EXERCISE AIM:
Every line containing the word "Demi" is to be copied from the data below.

(Dataset entries)
____________

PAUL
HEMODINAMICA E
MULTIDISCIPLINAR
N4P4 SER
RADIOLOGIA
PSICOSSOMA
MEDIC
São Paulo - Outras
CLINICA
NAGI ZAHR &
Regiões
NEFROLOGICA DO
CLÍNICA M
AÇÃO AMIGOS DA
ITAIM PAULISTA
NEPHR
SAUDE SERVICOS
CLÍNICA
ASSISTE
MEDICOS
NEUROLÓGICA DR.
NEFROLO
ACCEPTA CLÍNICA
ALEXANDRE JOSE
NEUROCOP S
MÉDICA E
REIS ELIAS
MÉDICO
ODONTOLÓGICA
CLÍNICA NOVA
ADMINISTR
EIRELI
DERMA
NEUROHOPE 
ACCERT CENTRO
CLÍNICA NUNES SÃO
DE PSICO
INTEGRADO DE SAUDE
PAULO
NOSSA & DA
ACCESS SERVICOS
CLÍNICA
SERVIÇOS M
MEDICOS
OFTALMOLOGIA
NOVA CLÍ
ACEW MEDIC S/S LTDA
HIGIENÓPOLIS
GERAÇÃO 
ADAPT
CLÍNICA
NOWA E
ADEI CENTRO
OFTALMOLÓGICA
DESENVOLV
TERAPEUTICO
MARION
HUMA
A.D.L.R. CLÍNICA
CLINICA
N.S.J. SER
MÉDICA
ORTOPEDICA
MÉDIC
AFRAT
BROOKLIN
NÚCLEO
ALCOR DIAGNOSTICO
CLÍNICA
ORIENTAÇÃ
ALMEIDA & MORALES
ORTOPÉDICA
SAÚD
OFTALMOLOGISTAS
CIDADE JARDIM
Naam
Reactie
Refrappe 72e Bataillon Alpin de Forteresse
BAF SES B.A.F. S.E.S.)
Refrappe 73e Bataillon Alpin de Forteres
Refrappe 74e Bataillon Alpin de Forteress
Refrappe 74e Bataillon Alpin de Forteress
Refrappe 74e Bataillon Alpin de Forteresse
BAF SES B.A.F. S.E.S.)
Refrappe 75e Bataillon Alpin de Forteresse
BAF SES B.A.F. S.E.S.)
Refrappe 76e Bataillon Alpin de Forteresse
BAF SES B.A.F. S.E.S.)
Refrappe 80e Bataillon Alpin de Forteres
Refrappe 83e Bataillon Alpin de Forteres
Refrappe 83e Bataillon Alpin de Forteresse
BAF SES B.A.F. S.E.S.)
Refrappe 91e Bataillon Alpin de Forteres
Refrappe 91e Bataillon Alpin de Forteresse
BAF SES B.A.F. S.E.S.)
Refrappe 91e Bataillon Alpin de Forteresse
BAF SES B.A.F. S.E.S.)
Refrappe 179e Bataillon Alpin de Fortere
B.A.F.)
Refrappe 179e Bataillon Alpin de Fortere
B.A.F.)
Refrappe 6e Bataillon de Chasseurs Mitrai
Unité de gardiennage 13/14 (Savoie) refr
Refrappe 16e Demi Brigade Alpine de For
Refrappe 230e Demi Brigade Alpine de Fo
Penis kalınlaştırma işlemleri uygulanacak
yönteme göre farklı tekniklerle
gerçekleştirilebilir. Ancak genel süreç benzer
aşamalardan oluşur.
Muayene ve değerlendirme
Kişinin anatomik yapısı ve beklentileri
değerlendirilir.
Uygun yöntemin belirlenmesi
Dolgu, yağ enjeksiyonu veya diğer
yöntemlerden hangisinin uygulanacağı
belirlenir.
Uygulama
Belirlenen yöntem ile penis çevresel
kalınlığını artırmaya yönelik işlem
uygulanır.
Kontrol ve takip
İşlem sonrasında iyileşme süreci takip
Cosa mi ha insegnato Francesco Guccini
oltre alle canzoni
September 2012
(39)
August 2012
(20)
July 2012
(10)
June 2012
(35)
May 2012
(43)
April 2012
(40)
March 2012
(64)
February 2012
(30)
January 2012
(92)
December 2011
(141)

____________

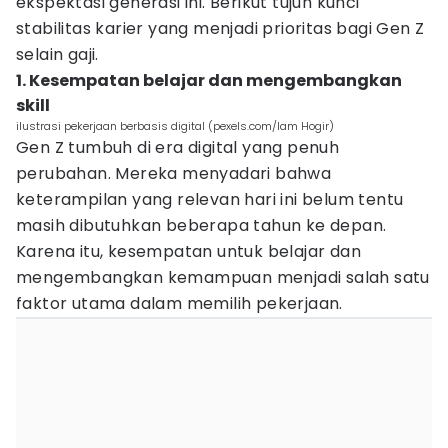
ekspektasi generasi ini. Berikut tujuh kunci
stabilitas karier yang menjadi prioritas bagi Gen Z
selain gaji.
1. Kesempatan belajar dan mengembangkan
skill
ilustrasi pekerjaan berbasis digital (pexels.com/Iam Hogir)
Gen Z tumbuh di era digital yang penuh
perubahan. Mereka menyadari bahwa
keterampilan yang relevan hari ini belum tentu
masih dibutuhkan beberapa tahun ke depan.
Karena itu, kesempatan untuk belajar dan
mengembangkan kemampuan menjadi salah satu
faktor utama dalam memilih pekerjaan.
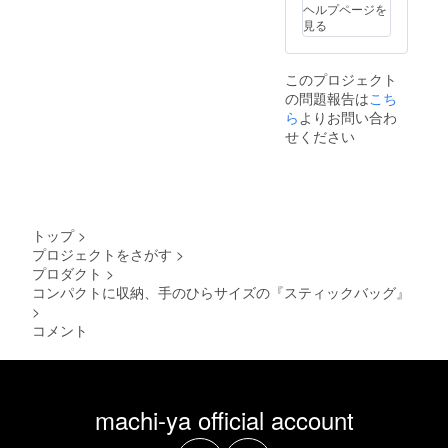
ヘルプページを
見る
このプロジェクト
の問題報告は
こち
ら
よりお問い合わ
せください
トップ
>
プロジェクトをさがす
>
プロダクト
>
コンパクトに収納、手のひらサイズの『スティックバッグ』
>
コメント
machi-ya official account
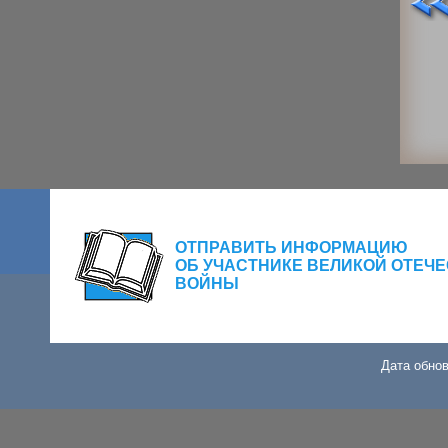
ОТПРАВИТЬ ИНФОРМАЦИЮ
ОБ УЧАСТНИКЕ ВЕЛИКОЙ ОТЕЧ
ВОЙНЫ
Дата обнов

____________

FINAL ANSWER:
Refrappe 16e Demi Brigade Alpine de For
Refrappe 230e Demi Brigade Alpine de Fo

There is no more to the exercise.